Wait until Terraform completes cluster creation. The creation of clusters can take some time and needs your laptop to be connected to the network.

Important

The IP address of your new cluster will be printed to STDOUT. Save it somewhere.

When the cluster completion finishes, inspect the log. There should be no failed tasks:

Destructing and re-creating cluster

There are many reasons, why the cluster creation can fail. In most cases, it's easier to delete and re-create the cluster.

To delete cluster, run the following command:

osdataproc destroy "${cluster_name}"

To re-create cluster, run the same command without specifying --volume-size. The new cluster will use existing volume. In most cases, volumes are created correctly, so you don't need to delete and re-create it.

Running Hail tasks on the cluster

Log into your new cluster using the IP address created when your new cluster was created.
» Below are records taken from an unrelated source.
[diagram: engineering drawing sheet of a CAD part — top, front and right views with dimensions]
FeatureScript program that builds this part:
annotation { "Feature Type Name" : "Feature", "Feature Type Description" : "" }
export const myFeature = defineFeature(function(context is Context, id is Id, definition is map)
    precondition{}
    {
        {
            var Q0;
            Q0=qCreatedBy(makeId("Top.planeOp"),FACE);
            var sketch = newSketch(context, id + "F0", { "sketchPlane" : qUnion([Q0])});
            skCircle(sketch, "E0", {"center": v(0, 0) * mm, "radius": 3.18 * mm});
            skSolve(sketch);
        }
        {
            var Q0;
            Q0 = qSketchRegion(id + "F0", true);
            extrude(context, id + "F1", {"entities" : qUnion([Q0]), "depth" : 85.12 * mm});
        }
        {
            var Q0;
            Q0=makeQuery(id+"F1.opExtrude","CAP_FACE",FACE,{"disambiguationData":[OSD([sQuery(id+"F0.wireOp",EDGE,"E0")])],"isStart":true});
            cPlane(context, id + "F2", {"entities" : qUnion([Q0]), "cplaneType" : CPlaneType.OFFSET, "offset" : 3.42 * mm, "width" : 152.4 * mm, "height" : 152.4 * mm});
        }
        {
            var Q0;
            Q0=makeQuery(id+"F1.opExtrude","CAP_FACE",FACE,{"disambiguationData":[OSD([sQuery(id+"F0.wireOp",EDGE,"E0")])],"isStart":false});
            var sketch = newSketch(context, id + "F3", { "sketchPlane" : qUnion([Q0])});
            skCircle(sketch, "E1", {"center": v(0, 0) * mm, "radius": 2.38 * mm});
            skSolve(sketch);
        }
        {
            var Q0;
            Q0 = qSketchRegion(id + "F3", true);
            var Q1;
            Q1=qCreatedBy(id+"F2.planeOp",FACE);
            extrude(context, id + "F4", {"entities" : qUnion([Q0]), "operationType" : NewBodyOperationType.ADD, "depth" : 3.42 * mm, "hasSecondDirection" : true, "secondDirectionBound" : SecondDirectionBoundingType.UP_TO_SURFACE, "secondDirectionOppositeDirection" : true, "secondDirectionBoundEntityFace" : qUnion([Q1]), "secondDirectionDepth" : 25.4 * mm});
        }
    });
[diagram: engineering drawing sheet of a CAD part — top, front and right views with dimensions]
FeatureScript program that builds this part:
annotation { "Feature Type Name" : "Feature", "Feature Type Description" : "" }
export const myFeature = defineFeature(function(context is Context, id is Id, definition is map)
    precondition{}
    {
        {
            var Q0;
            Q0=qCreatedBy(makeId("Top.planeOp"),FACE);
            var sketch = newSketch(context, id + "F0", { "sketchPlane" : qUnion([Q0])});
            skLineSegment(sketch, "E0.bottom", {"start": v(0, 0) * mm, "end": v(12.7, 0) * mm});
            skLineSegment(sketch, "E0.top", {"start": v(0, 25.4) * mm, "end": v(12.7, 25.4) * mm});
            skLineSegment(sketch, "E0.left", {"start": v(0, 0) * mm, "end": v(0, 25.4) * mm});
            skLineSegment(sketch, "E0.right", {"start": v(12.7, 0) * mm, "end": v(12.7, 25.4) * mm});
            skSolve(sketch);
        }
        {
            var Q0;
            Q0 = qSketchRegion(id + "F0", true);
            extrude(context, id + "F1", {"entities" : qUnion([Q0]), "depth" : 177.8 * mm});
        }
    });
For example:

ssh ubuntu@<public_ip>

Installing additional software

The WES-QC code requires Python GnomaAD package. To install it, run the following:

sudo apt install postgresql python3.9-dev libpq-dev
pip install gnomad

Check cluster status

To check the cluster status use the SPARK web interface: <http://<public_ip>/spark/>

Submit Hail scripts

Hail scripts are submitted to worker nodes using spark as follows:

export PYSPARK_DRIVER_PYTHON=/home/ubuntu/venv/bin/python
spark-submit /path/to/hail_script.py

Alternatively, you can activate environment and use spark commands directly

source /home/ubuntu/venv/bin/activate
spark-submit /path/to/hail_script.py

It is highly advisable to open tmux or screen session before submitting spark jobs.

Access Jupyter

Jupyter can be accessed via a web browser as follows (using the IP address created when you created your new cluster): <https://<public_ip>/jupyter/lab>

You will be prompted for a password that you used to create the cluster.

Warning

All Hail tasks (both command-line and interactive via Jupyter) occupy all working nodes. You can't run Jupyter notebook and command-lite script simultaneously.

To kill a Jupyter job, shut down all Jupyter kernels, or kill the Hail process via Spark master web interface.